Exercise directions: Every line of the records that holds the word "Mercure" should be copied.

[Saved entries]
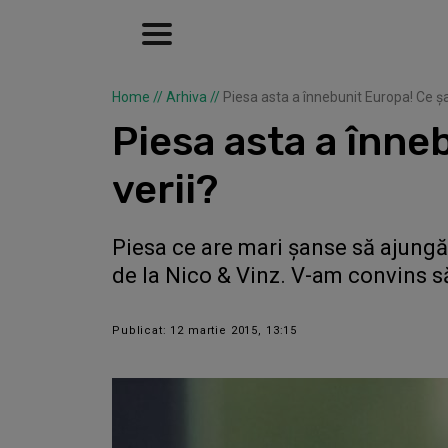
Home
//
Arhiva
//
Piesa asta a înnebunit Europa! Ce șan
Piesa asta a înneb
verii?
Piesa ce are mari șanse să ajungă
de la Nico & Vinz. V-am convins să
Publicat: 12 martie 2015, 13:15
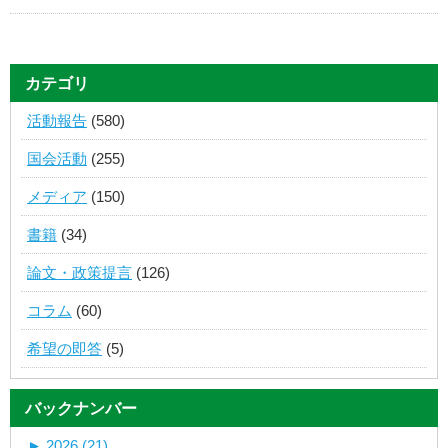
カテゴリ
活動報告
(580)
国会活動
(255)
メディア
(150)
書籍
(34)
論文・政策提言
(126)
コラム
(60)
希望の即答
(5)
バックナンバー
►
2026 (21)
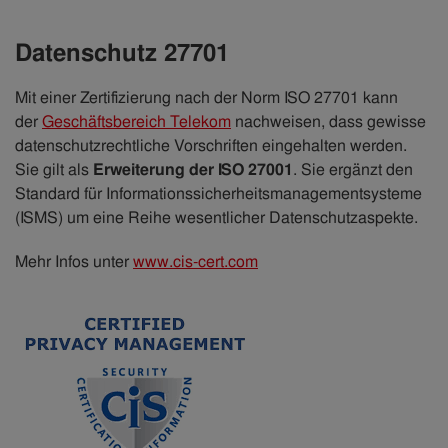
Datenschutz 27701
Mit einer Zertifizierung nach der Norm ISO 27701 kann
der
Geschäftsbereich Telekom
nachweisen, dass gewisse
datenschutzrechtliche Vorschriften eingehalten werden.
Sie gilt als
Erweiterung der ISO 27001
. Sie ergänzt den
Standard für Informationssicherheitsmanagementsysteme
(ISMS) um eine Reihe wesentlicher Datenschutzaspekte.
Mehr Infos unter
www.cis-cert.com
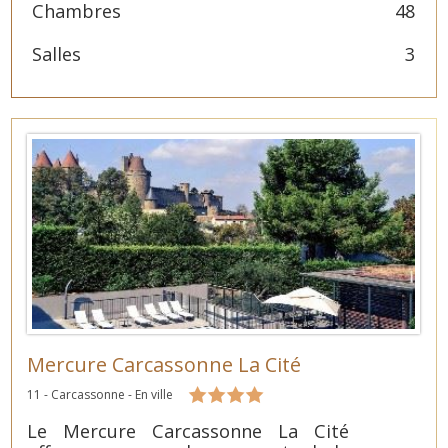
Chambres
48
Salles
3
Mercure Carcassonne La Cité
11 - Carcassonne - En ville
Le Mercure Carcassonne La Cité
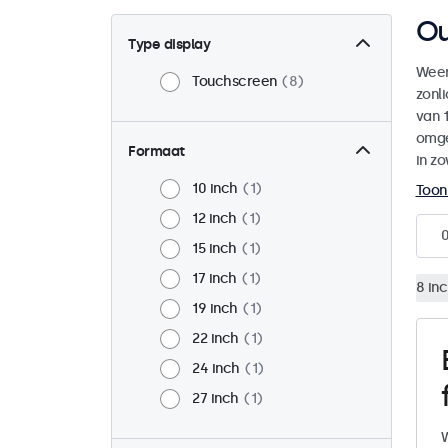
Ou
Type display
Weer
Touchscreen
8
zonl
van 1
omge
Formaat
in zo
10 inch
1
Toon
12 inch
1
15 inch
1
17 inch
1
8 in
19 inch
1
22 inch
1
24 inch
1
27 inch
1
W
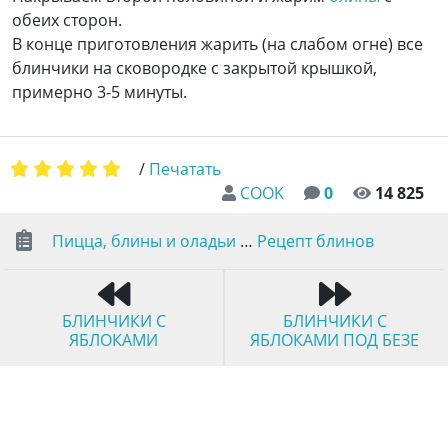
обеих сторон.
В конце приготовления жарить (на слабом огне) все
блинчики на сковородке с закрытой крышкой,
примерно 3-5 минуты.
/
Печатать
COOK
0
14 825
Пицца, блины и оладьи
…
Рецепт блинов
БЛИНЧИКИ С
БЛИНЧИКИ С
ЯБЛОКАМИ
ЯБЛОКАМИ ПОД БЕЗЕ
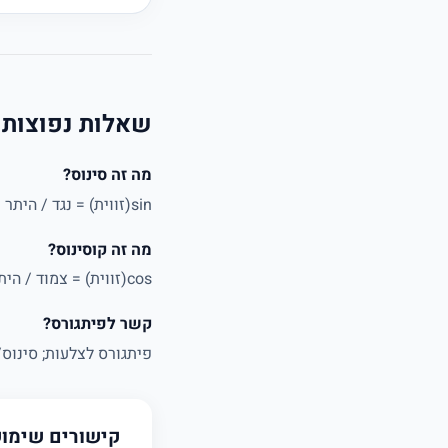
שאלות נפוצות
מה זה סינוס?
sin(זווית) = נגד / היתר (הצלע הנגדית חלקי היתר).
מה זה קוסינוס?
cos(זווית) = צמוד / היתר.
קשר לפיתגורס?
פיתגורס לצלעות; סינוס/ק
קישורים שימו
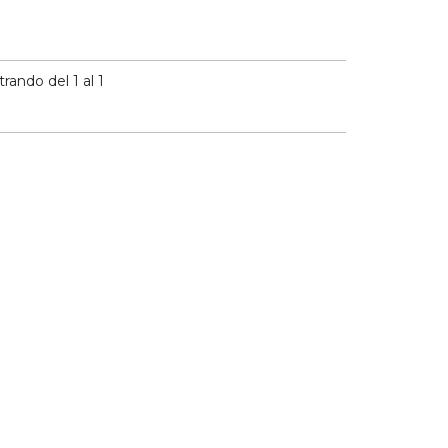
ando del 1 al 1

Expected output:
Mercure Carcassonne La Cité
Le Mercure Carcassonne La Cité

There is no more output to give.